**DESCRIPTION OF THE TASK**:
Answer from the CLEAN-Air(Africa) excerpt below:
(a) How long did the developmental scoping phase last?
(b) Which Kenyan Ministry of Health official was met during the site visit to Kenya?
(c) When is the new community health worker curriculum set to launch?

**SELECTED EXCERPT**:
┌──

CLEAN-Air(Africa) is also conducting a program of capacity building engaging with the health systems (ministries of health, health education, WHO country offices) to provide training for health work forces on household air pollution and health to (i) raise population awareness of household air pollution as a major risk factor for health and (ii) understand prevention strategies through clean household energy and harm minimisation.
Developing the program for CLEAN-Air(Africa)
The program of research and health systems capacity building for CLEAN-Air(Africa) was informed by a structured 6-month developmental scoping phase.
This phase involved site visits to each focus country to (i) liaise with ministry level stakeholders from energy, development and health to understand current programs/ initiatives on scaling clean energy and opportunities for raising population awareness on household air pollution, and (ii) develop a structured program of research and health systems capacity building in each focus country. The site visits also helped identify opportunities for CLEAN-Air(Africa) to maximise its impact through strengthening partnerships with relevant policy makers. Examples of these opportunities include:
Kenya 13/5/18 - 19/7/18
During the site visit to Kenya a meeting with the Deputy Director of Public Health (Dr James Mwitari) from the Kenyan Ministry of Health highlighted the national revision of the Kenyan community health worker (CHW) training curriculum as part of the Universal Health Coverage program directed by the President. Discussions highlighted the need for a bespoke module on household air pollution currently missing from the curriculum, despite a high level of awareness of the associated public health issues of HAP at MoH level. An opportunity to contribute to a new HAP module was directly relevant to the aspirations of CLEAN-Air(Africa) to strengthen health systems around HAP prevention with CHWs being a primary focus for related activities. Following scoping CLEAN-Air(Africa) has been working closely with the MoH to support development of this module to coincide with the launch of the new curriculum in early 2020.

└──

**DATA TO EXAMINE**:
┌──

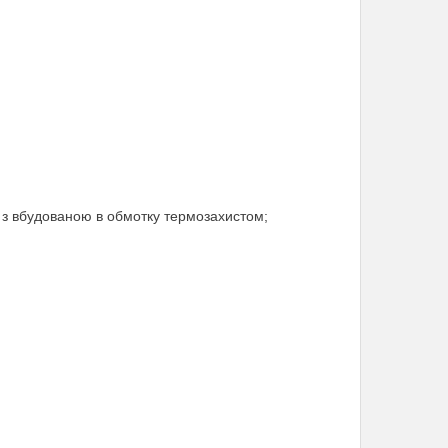
, з вбудованою в обмотку термозахистом;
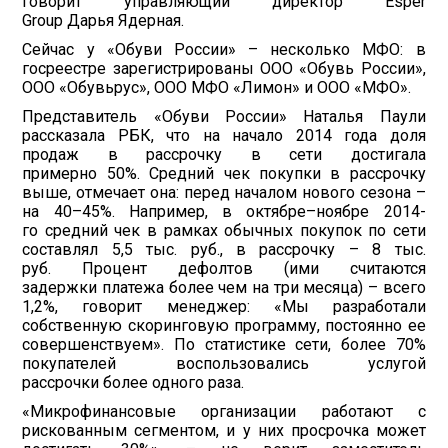
говорит управляющий директор Esper
Group Дарья Ядерная.
Сейчас у «Обуви России» – несколько МФО: в
госреестре зарегистрированы ООО «Обувь России»,
ООО «Обувьрус», ООО МФО «Лимон» и ООО «МФО».
Представитель «Обуви России» Наталья Паули
рассказала РБК, что на начало 2014 года доля
продаж в рассрочку в сети достигала
примерно 50%. Средний чек покупки в рассрочку
выше, отмечает она: перед началом нового сезона –
на 40–45%. Например, в октябре–ноябре 2014-
го средний чек в рамках обычных покупок по сети
составлял 5,5 тыс. руб., в рассрочку – 8 тыс.
руб. Процент дефолтов (ими считаются
задержки платежа более чем на три месяца) – всего
1,2%, говорит менеджер: «Мы разработали
собственную скоринговую программу, постоянно ее
совершенствуем». По статистике сети, более 70%
покупателей воспользовались услугой
рассрочки более одного раза.
«Микрофинансовые организации работают с
рискованным сегментом, и у них просрочка может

└──

**EXERCISE RESPONSE**:
(a) Six months.
(b) Dr James Mwitari, Deputy Director of Public Health.
(c) Early 2020.